▸ **ABOUT THIS EXERCISE**:
Nothing but the lines below between the line holding "Ürün fiyatı diğer sitelerden daha pahalı." and the line holding "Carátula: P. ,F. s/Lesiones culposas", inclusive, should appear in the answer, each set down exactly.
***** DATA TO EXAMINE *****
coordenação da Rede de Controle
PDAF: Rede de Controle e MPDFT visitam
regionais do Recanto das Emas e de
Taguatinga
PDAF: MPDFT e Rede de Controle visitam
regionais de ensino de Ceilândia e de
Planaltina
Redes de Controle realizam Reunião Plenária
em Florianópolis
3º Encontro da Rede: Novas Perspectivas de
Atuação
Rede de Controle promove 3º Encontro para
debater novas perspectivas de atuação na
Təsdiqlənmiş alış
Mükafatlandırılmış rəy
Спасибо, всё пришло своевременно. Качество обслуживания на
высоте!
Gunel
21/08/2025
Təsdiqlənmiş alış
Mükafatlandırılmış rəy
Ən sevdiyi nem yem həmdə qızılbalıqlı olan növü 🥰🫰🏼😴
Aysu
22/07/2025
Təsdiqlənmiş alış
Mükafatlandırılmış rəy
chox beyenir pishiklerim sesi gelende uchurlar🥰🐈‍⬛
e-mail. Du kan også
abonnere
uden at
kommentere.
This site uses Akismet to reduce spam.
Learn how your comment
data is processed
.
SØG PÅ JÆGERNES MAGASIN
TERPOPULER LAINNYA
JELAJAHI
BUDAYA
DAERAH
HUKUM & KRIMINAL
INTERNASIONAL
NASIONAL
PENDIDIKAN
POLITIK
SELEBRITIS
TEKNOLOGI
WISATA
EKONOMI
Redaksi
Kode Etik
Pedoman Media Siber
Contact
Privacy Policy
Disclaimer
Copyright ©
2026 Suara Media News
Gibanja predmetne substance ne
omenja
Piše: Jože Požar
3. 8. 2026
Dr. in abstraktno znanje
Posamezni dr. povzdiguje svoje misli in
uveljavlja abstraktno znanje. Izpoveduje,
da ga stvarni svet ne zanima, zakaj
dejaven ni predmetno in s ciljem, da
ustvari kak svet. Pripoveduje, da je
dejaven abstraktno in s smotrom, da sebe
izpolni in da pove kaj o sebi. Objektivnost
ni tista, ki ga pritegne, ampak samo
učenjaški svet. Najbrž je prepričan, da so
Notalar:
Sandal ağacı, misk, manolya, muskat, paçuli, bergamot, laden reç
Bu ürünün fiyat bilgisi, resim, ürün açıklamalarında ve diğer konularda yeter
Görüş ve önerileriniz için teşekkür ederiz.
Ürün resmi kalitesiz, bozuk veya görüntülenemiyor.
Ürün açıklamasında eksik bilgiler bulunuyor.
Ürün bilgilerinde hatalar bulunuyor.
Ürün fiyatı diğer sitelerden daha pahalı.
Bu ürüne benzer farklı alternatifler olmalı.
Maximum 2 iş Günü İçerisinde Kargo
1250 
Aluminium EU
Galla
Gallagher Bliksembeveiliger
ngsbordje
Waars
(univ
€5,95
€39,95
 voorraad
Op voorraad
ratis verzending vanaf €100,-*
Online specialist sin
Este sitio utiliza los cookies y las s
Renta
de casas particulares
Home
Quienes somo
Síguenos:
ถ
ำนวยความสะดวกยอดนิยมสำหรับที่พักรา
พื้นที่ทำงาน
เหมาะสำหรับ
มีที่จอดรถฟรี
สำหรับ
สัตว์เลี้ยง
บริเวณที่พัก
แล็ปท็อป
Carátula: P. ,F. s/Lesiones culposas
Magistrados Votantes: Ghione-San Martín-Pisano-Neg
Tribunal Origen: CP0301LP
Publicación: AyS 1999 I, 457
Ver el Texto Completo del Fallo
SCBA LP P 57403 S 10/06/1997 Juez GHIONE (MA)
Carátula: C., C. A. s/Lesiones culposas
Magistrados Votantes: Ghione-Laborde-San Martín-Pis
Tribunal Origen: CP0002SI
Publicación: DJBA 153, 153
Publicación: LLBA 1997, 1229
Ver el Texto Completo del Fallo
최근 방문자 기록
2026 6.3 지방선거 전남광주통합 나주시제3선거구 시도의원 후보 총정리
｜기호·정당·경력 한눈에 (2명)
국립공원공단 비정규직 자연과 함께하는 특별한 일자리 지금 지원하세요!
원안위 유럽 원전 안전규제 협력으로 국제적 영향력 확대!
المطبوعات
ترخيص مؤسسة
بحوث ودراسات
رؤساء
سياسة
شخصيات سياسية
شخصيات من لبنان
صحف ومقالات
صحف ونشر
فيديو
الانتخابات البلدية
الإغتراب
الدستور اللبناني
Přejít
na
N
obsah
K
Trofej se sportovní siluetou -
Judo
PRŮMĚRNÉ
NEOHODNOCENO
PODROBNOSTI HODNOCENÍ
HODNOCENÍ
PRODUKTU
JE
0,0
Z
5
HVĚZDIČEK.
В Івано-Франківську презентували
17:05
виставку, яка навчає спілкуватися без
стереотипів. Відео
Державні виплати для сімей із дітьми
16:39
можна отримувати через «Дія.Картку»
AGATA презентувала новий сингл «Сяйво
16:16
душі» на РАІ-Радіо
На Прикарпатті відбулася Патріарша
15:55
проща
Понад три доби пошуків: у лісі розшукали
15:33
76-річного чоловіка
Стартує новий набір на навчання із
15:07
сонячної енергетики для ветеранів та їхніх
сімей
*****
▸ **SOLUTION TO THE EXERCISE**:
Ürün fiyatı diğer sitelerden daha pahalı.
Bu ürüne benzer farklı alternatifler olmalı.
Maximum 2 iş Günü İçerisinde Kargo
1250 
Aluminium EU
Galla
Gallagher Bliksembeveiliger
ngsbordje
Waars
(univ
€5,95
€39,95
 voorraad
Op voorraad
ratis verzending vanaf €100,-*
Online specialist sin
Este sitio utiliza los cookies y las s
Renta
de casas particulares
Home
Quienes somo
Síguenos:
ถ
ำนวยความสะดวกยอดนิยมสำหรับที่พักรา
พื้นที่ทำงาน
เหมาะสำหรับ
มีที่จอดรถฟรี
สำหรับ
สัตว์เลี้ยง
บริเวณที่พัก
แล็ปท็อป
Carátula: P. ,F. s/Lesiones culposas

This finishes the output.